SEIS

SEIS

La mujer loca permanecía en silencio. Durante sus primeros días en el hospicio, años atrás, había gritado y embadurnado las paredes con sus propios excrementos. Les decía a todos los que querían oírla que tenía enemigos que iban a por ella. Un hombre con una máscara de metal. Una mujer muerta que era vieja y joven. Habían restringido su movilidad por su propio bien; solía intentar suicidarse metiéndose la ropa en la boca con el fin de asfixiarse, así que las sacerdotisas de Shallya le ataban las manos por la noche. Por último se serenó y dejo de escandalizar. Ahora podía confiarse en ella, dado que ya no era un problema.

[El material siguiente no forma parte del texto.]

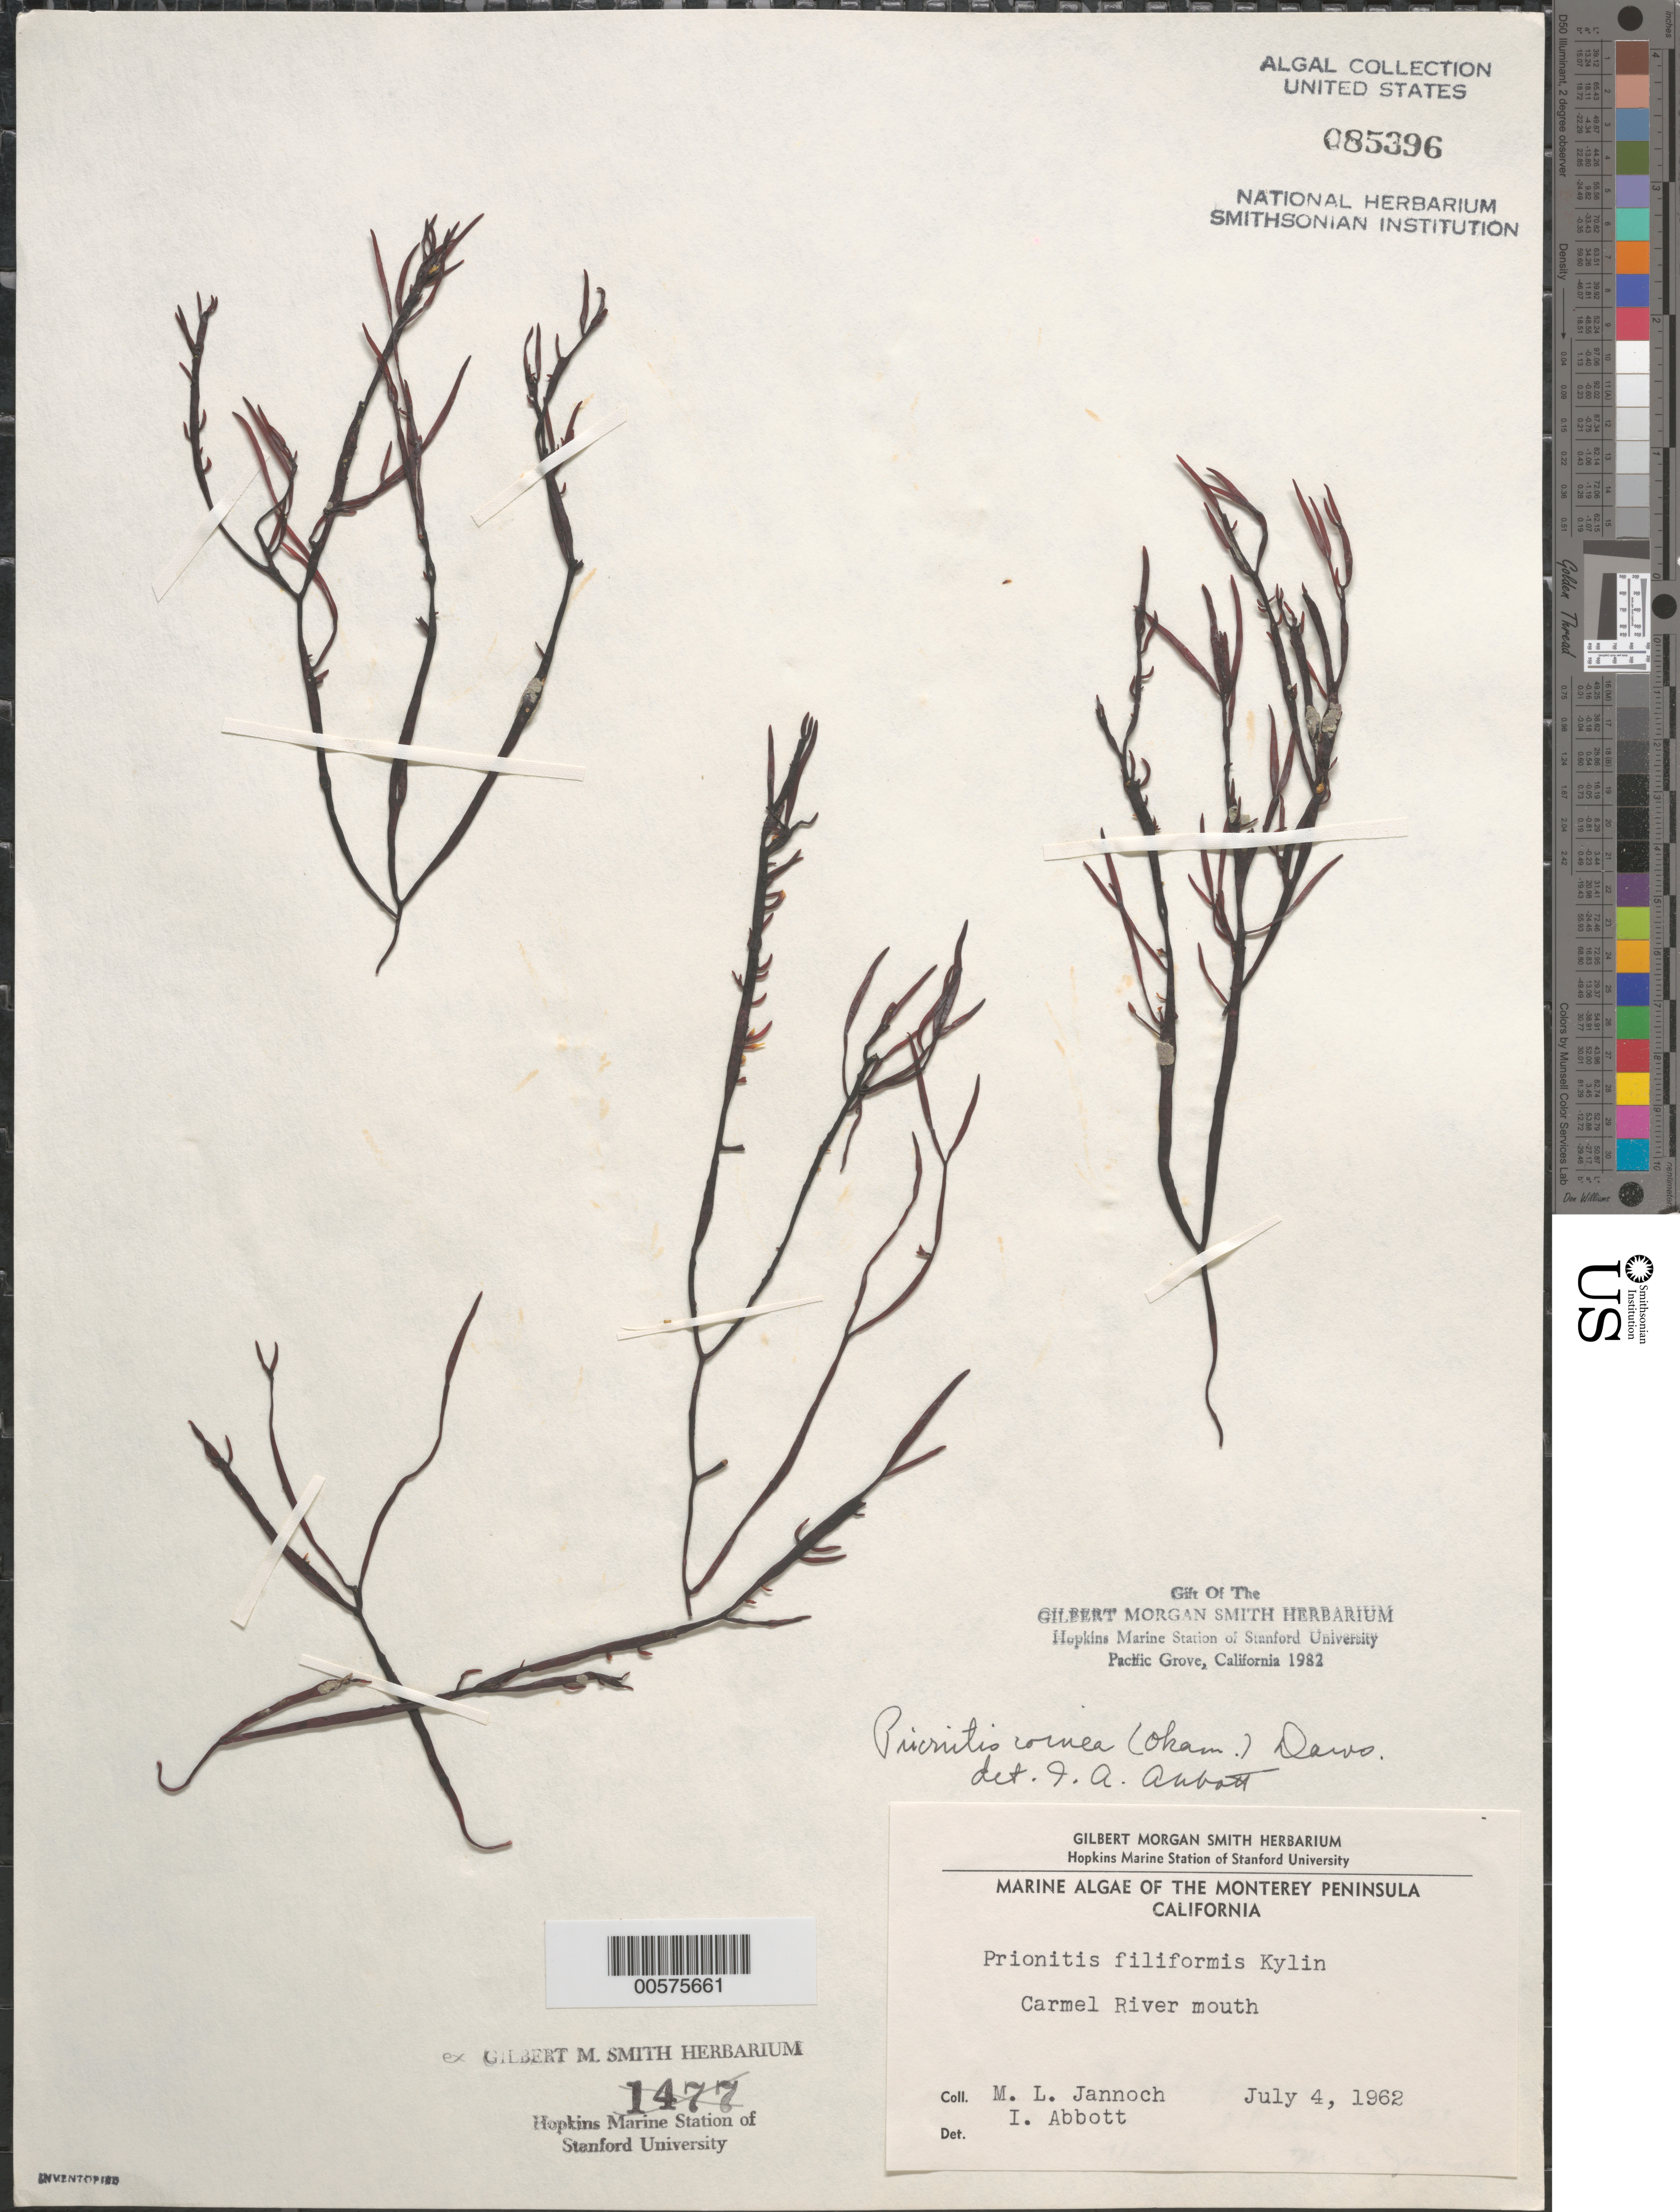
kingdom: Plantae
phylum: Rhodophyta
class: Florideophyceae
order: Halymeniales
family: Halymeniaceae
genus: Grateloupia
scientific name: Grateloupia cornea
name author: Okamura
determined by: Algae name updating Project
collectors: M. Jannoch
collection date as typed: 04 Jul 1962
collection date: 1962-07-04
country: United States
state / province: California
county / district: Monterey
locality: Carmel River mouth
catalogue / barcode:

La hermana Clementina hizo de la mujer demente su preocupación especial. Hija de padres ricos e irresponsables, Clementina Clausewitz se había consagrado a Shallya en un esfuerzo por pagar la deuda que pensaba que su familia tenía con el mundo. Su padre había sido un rapaz explotador para sus arrendatarios, a los que obligaba a afanarse en sus campos y fabricas hasta que caían de agotamiento, y su madre había sido una coqueta cabeza hueca que dedicaba la totalidad de su vida a soñar con el día en que su única hija pudiera ser presentada ante la sociedad de Altdorf. El día antes del primer gran baile al que asistiría con casi total seguridad un granujiento niño de nueve años que estaba remotamente emparentado por matrimonio con la familia imperial, Clementina se escapó y buscó el solaz de una sencilla vida monástica.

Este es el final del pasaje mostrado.